This Monday we recovered a server from a potentially disastrous hard drive failure.
We always provision servers with at least 2 drives configured in RAID, as this ensures that all data is written to at least 2 separate physical disks and protects against data loss in the case of drive failure. This server was configured with RAID 1 (also known as ‘mirrored disks’), a system where all data is written to two hard drives instead of one. Both disks contain a complete, identical copy of all the data, hence the term “redundancy”. As a result, data can be read from either disk and if one disk fails, then the other disk can continue functioning with a complete copy of the data. Once the failed disk has been replaced the server copies all the existing data to it in the background, and once this process is complete, goes back to its normal process of writing all data to both disks, and reading from either.
The above is a rough description of how the system is intended to work – it’s a very common method of protecting data on servers, and the process is well understood and documented. However practice doesn’t always match theory, and in the case in question, something slightly different actually happened.
The client informed us at around 8:30am that they couldn’t access one of their servers. We talked the client through rebooting the servers and checking for error messages on the console and found that the server was showing “Boot Failure”, and failing to load windows. At this point it was obvious that the issues were relatively serious, so we immediately attended onsite, arriving at the client’s site by 9:45am.

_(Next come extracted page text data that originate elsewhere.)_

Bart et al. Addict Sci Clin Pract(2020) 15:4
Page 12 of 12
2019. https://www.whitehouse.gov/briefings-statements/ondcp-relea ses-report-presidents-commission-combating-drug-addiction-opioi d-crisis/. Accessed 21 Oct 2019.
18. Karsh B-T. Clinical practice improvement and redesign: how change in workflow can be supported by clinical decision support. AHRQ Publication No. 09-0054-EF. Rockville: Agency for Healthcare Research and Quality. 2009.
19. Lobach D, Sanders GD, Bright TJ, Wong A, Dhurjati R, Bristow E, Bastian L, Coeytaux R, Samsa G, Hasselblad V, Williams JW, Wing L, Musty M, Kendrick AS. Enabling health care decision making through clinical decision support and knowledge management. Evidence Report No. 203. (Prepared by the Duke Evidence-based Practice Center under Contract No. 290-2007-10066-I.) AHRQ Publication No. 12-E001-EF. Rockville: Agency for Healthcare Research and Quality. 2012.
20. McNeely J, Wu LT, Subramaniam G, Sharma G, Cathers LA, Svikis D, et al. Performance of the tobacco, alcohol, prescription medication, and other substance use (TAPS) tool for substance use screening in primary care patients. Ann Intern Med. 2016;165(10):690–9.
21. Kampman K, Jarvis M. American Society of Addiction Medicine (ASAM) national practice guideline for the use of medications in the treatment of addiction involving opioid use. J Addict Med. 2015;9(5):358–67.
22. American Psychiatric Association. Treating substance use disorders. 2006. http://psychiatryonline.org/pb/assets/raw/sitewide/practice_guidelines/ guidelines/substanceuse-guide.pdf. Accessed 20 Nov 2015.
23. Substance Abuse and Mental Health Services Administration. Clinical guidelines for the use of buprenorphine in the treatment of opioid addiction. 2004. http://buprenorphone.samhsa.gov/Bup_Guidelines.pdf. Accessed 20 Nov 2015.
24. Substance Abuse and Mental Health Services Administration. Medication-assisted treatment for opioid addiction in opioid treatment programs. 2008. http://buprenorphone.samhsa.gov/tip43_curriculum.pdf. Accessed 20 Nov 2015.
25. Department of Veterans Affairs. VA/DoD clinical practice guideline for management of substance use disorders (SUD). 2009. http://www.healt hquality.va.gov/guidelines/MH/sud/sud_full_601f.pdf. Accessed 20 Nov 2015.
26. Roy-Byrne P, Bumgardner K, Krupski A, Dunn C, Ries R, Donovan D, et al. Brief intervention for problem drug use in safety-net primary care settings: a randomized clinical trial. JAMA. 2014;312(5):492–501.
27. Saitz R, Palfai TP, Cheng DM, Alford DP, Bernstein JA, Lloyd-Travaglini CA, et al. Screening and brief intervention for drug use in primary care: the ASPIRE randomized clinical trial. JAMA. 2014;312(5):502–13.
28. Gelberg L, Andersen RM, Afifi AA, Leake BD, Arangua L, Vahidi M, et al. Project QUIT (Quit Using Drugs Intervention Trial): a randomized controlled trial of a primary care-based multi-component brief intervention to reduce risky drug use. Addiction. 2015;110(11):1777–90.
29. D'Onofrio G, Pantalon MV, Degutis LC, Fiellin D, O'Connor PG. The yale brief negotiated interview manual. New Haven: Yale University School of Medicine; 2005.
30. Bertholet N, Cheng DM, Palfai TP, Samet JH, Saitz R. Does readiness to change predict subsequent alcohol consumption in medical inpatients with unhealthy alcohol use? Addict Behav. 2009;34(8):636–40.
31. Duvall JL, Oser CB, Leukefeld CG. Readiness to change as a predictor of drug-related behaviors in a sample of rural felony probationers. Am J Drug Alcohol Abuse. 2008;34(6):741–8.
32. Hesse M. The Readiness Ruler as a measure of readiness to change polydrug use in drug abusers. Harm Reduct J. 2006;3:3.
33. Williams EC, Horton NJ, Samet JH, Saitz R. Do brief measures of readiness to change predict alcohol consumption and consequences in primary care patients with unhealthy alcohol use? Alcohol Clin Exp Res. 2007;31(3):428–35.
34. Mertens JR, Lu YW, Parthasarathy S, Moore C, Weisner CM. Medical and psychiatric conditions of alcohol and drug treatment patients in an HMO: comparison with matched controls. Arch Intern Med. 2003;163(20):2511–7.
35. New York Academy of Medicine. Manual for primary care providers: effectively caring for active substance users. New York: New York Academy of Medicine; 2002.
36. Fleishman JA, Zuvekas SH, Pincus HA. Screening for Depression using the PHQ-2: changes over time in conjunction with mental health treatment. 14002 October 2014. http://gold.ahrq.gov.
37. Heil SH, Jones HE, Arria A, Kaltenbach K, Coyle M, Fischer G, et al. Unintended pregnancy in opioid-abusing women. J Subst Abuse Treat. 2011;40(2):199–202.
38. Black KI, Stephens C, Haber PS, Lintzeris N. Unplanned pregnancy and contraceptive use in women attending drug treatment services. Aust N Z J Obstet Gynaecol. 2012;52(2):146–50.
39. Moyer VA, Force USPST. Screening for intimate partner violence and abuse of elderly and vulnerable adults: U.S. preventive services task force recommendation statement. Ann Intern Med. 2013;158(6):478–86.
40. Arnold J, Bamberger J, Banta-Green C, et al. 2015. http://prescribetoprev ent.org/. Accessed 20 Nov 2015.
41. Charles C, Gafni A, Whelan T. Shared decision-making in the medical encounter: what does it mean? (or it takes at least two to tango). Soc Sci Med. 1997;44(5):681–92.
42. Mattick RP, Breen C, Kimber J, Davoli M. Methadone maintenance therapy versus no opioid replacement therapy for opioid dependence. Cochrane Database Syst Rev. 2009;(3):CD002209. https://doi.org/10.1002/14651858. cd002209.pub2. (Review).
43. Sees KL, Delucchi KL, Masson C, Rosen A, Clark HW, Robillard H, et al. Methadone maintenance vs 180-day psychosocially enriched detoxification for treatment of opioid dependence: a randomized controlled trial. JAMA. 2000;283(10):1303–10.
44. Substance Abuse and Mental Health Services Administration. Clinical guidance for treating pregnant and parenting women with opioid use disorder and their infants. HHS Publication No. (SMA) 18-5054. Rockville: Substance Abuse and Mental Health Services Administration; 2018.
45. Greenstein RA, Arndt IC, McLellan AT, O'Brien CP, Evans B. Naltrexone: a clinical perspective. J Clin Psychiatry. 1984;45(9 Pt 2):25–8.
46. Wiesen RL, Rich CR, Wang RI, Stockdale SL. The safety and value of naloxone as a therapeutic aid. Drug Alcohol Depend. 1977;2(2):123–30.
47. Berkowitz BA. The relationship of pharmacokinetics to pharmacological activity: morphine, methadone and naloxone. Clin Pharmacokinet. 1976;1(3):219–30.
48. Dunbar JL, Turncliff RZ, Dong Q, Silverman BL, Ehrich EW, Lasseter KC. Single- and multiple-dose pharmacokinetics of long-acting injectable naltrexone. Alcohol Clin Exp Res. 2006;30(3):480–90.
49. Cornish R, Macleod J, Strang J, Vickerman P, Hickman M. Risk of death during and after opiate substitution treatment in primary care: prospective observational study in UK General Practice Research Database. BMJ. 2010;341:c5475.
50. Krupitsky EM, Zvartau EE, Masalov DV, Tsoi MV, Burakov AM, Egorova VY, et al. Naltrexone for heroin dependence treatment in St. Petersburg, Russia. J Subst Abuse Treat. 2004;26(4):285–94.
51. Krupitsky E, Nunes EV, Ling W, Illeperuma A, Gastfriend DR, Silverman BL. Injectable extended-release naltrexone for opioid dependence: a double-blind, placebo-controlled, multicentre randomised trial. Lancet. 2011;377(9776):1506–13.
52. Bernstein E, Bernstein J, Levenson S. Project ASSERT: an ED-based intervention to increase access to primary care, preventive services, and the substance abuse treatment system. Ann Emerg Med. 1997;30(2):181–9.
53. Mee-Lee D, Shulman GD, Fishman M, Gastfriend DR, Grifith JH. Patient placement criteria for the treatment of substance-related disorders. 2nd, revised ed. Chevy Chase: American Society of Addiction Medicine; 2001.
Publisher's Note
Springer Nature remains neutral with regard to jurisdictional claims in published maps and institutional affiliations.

Checking the server we discovered that the RAID controller was reporting that both of the disks making up the main RAID array been removed and reconnected at some point over the weekend. The office was closed all weekend and no-one had been in, so the obvious culprit was hardware problems. As the server was now reporting that both disks were “online”, and a physical examination showed that both disks were spinning up in the normal manner, we decided to boot the server, scan the disks for any errors that might have been caused by the hardware problems, using ChkDsk, and then boot the server normally.
Alarm bells started going off when CheckDisk appeared to be making far more corrections to the disk than we were expecting – we’d expect a few files to have been damaged when the failure occurred, but we were seeing hundreds of files being removed from the index on the disk as they were corrupt. At this point, we stopped the CheckDisk process, as it looked as though it could be causing more damage than it was repairing. We removed both disks from the server, and checked them on another computer.
What we found was that one of the disks had actually failed but still appeared to be operating correctly. As the server could not tell that the disk had failed, it was mixing the bad data from this disk with the good data from the other disk. While CheckDisk was trying to correct the corruption, it was actually unknowingly deleting data from the good disk! This is quite unusual – normally the RAID controller should have identified the failed drive and stopped using it, but in this case the failure was such that the drive wasn’t detected as failed.
Once we understood what was happening, we replaced the failed disk with a new blank disk from stock, marked the disk as replaced and allowed the server to duplicate the data from the ‘good’ disk (known as ‘rebuilding the array’). Once this was complete, it was possible to boot the server normally, and repair the damage that the CheckDisk process had caused by deleting files (which was a non-trivial process in itself, details may follow in a later blog post…).
The total time between the issue first being raised and the server being back online and users working as normal was around 5.5 hours, and all data protected by RAID within 12 hours.
There’s a couple of points of interest that come to light from this incident:
- Although these systems are designed to be very fault-tolerant, and can in theory be operated by non-technical staff, if they don’t work as expected it’s critical that the technicians carrying out the work can tell that the system isn’t behaving in the way expected. If we hadn’t stopped the ChkDsk process when we did, it would diligently have worked through the entire disk deleting all of the files which were “inconsistent”, which in this instance would have been all of them. So the recommended processes would have ‘bricked’ the server, requiring a server rebuild and full restore from backup.
- Multiple backups are essential. Simply relying on RAID to protect the data in this instance could have been catastrophic – although in this instance we didn’t need to restore data from backup it was a close call, and the job was much less stressful with the knowledge that if recovery wasn’t possible the way we were attempting, alternative options would have been available.